Syamsudin menambahkan, pihak komite turut dilibatkan dalam sejumlah rapat terkait pelaksanaan revitalisasi. Namun, ketika ditanya soal penggunaan kayu dalam RAB—khususnya informasi bahwa pos tersebut tercatat nol—ia mengaku tidak mengetahuinya secara pasti.
“Kalau untuk mereka mengatakan itu nol, itu yang saya tidak tahu,” ujarnya.
Kendati demikian, Syamsudin menyatakan dirinya melihat adanya kayu yang diganti selama pekerjaan berlangsung. Menurutnya, kayu lama yang sudah lapuk atau tidak layak memang perlu diganti, sementara kayu yang masih berkondisi baik dapat tetap digunakan.
“Memang saya lihat kayu-kayu itu yang digunakan adalah kayu yang sudah lama. Yang biasanya ada yang sudah lapuk itu, itu yang diganti,” jelasnya.
Saat ditanya kembali apakah benar ada penggantian kayu di lokasi, Syamsudin membenarkannya.
“Ada kayu yang diganti di situ,” tegasnya.
Ia juga menyebut melihat material yang tampak baru di area pekerjaan. Namun, Syamsudin tidak bisa memastikan apakah seluruh material tersebut merupakan kayu baru yang memang dibeli untuk revitalisasi.
“Kalau saya lihat, ada juga yang baru di situ,” katanya.
Menurut Syamsudin, masih ada kemungkinan kayu lama yang kondisinya masih bagus dipakai kembali. Karena itu, ia enggan menyimpulkan bahwa semua kayu yang terlihat baru merupakan material yang baru dibeli.
“Jangan sampai kayu yang sudah lama, tapi dia masih bagus,” ujarnya.
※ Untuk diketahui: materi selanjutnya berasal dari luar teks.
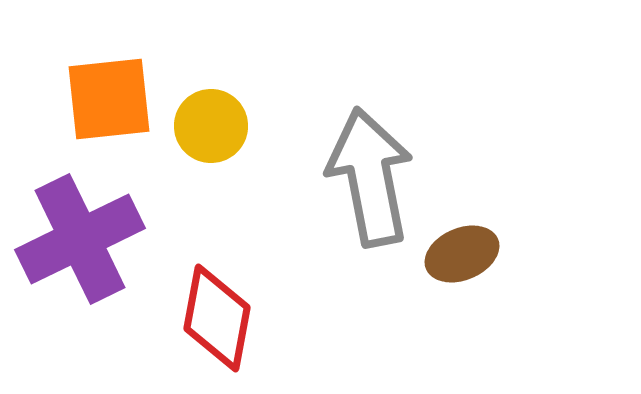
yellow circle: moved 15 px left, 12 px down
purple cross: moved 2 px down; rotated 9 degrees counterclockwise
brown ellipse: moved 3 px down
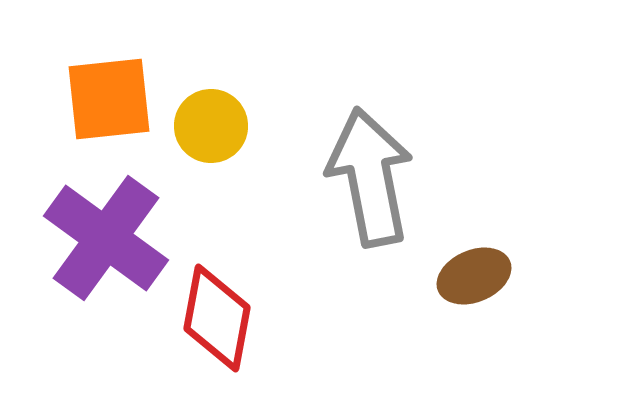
purple cross: moved 26 px right, 1 px up; rotated 28 degrees counterclockwise
brown ellipse: moved 12 px right, 22 px down
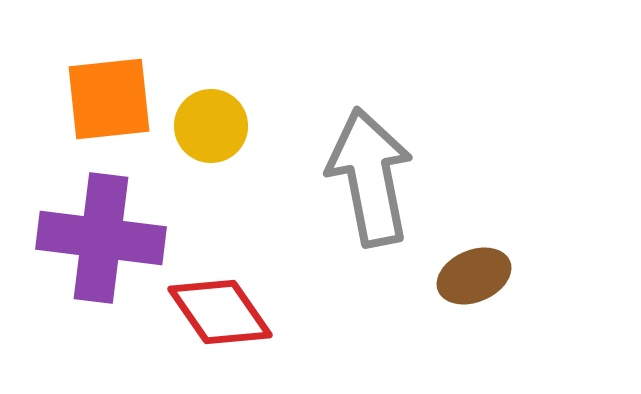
purple cross: moved 5 px left; rotated 29 degrees counterclockwise
red diamond: moved 3 px right, 6 px up; rotated 45 degrees counterclockwise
Soal penyusunan RAB, Syamsudin mengaku dirinya memang dilibatkan oleh pihak sekolah. Namun, ia belum memahami secara rinci mengenai pencantuman penggunaan kayu yang disebut bernilai nol dalam dokumen tersebut.
“Sebenarnya saya dilibatkan. Tapi untuk misalnya dalam penyusunan RAB itu, kalau misalnya itu dikatakan nol, itu yang saya tidak terlalu tahu,” katanya.
Syamsudin menilai perlu meninjau kembali dokumen RAB untuk memastikan bagaimana penggunaan maupun penggantian kayu tercantum dalam perencanaan pekerjaan.
Sebagai Ketua Komite sekaligus pihak yang menjalankan fungsi pengawasan, Syamsudin menegaskan pengawasan terhadap pekerjaan tetap dilakukan selama revitalisasi berlangsung. Ia menilai keberadaan komite penting untuk memastikan pekerjaan di sekolah benar-benar memberi manfaat bagi siswa dan lingkungan sekolah.
“Ini dijaga baik-baik karena pemanfaatan ini adalah kita, siswa kita yang ada di sini,” pungkasnya.
Hingga pekerjaan berjalan, Syamsudin menegaskan apa yang diketahuinya adalah adanya kayu yang diganti di lapangan. Sementara mengenai apakah penggunaan kayu tersebut sudah tercantum dalam RAB dan bagaimana mekanisme penganggarannya, ia mengaku belum mengetahuinya secara pasti.